Since then, Mumford has been named one of San Diego’s “Eco-Warriors” by San Diego Magazine and serves as an environmental role model. Clients ranging from celebrity Chef Mario Batali to one of California’s most prestigious law firms have called upon Mumford to install cutting-edge “living walls.” Qualcomm wants one!
Living walls, also called green walls or edible walls, are structures that allow plant materials to grow on a building but have the added benefit of allowing them to grow on vertical spaces indoors or outdoors. Both types of walls grow in “found space,” using far less space than typical gardens. True to their name, edible walls can be planted with herbs, fruits and vegetables.
Mumford has been growing green walls as part of his living laboratory at GreenScaped Buildings, trying out various methods and products that contribute to low impact development, sustainability and restorative buildings. In addition to the aesthetic benefits of his green roof and walls, they produce increases in biodiversity, cooling buildings and reducing of the urban heat island effect, carbon sequestration, cleaning the air of particulates and adding oxygen.

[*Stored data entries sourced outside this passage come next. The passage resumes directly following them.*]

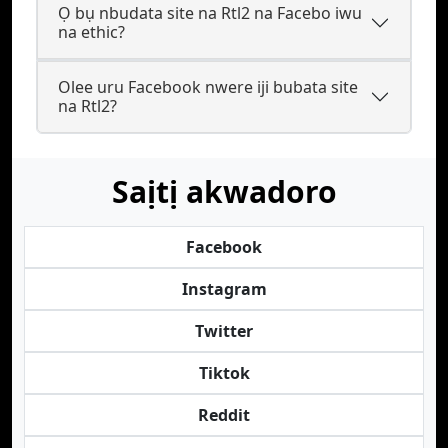
Ọ bụ nbudata site na Rtl2 na Facebo iwu
na ethic?
Olee uru Facebook nwere iji bubata site
na Rtl2?
Saịtị akwadoro
Facebook
Instagram
Twitter
Tiktok
Reddit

“I’m now applying my experience with green roofs to the next natural step, green walls and edible walls,” said Mumford. “Green roofs are wonderful but not practical for everyone. Green walls can be built for a fraction of the cost in many more places and are more visible in most cases.”
Mumford says there are many systems with many price points. Many were developed in Southeast Asia where space is at a premium. Each has its positives and negatives. They can work both indoors and outdoors.
“The truth is, anyone can install a green wall that looks great the first day, week or month,” says Mumford. “The trick is keeping it looking good for years. For this reason, a lot of manufacturers won’t sell their products directly to the public, only through certified installers like me.”
In arid East County neighborhoods, Mumford says green walls are much more successful when automatic drip irrigation systems are installed.
The idea of vertical farming and “victory farms” are not new, but with more densely-built urban areas and an eye on lessening environmental impacts, advocates of urban farming have embraced edible walls as a way to lower food costs, increase nutritional quality and cut fuel consumption and carbon emissions by using fewer delivery trucks. While not all vegetables can be grown on a wall (corn being a good example), with practice and technological advancements the possibilities are endless.
The wall at Batali’s Los Angeles restaurant is planted with mint, endive, Chinese celery, rosemary, parsley, chicory, sage, cilantro, beets, lettuce, and edible geraniums. It comprises 72 square feet on an east facing wall near the restaurant entrance. Batali is so pleased with the wall, he recently asked Mumford to double the wall’s size, and to install one at his Las Vegas restaurant Carnevino.
“The victory garden is making a comeback. People keep asking me about growing vegetables on the roof, which is problematic from a labor perspective - you can’t easily allow folks on a roof to tend a vegetable garden.
“We can potentially bring an entire farm to found space in the middle of an urban environment,” said Mumford. “I’m excited to have people with the kind of influence Mario Batali has leading the way and generating awareness of sustainability issues with the project at their wonderful restaurant. And I hope it makes their fantastic pizzas even more delicious! ” Mumford is talking with several San Diego County restaurant owners about installing edible walls at their properties.
Mumford is a frequent lecturer at Cuyamaca College and the California Center for Sustainable Energy.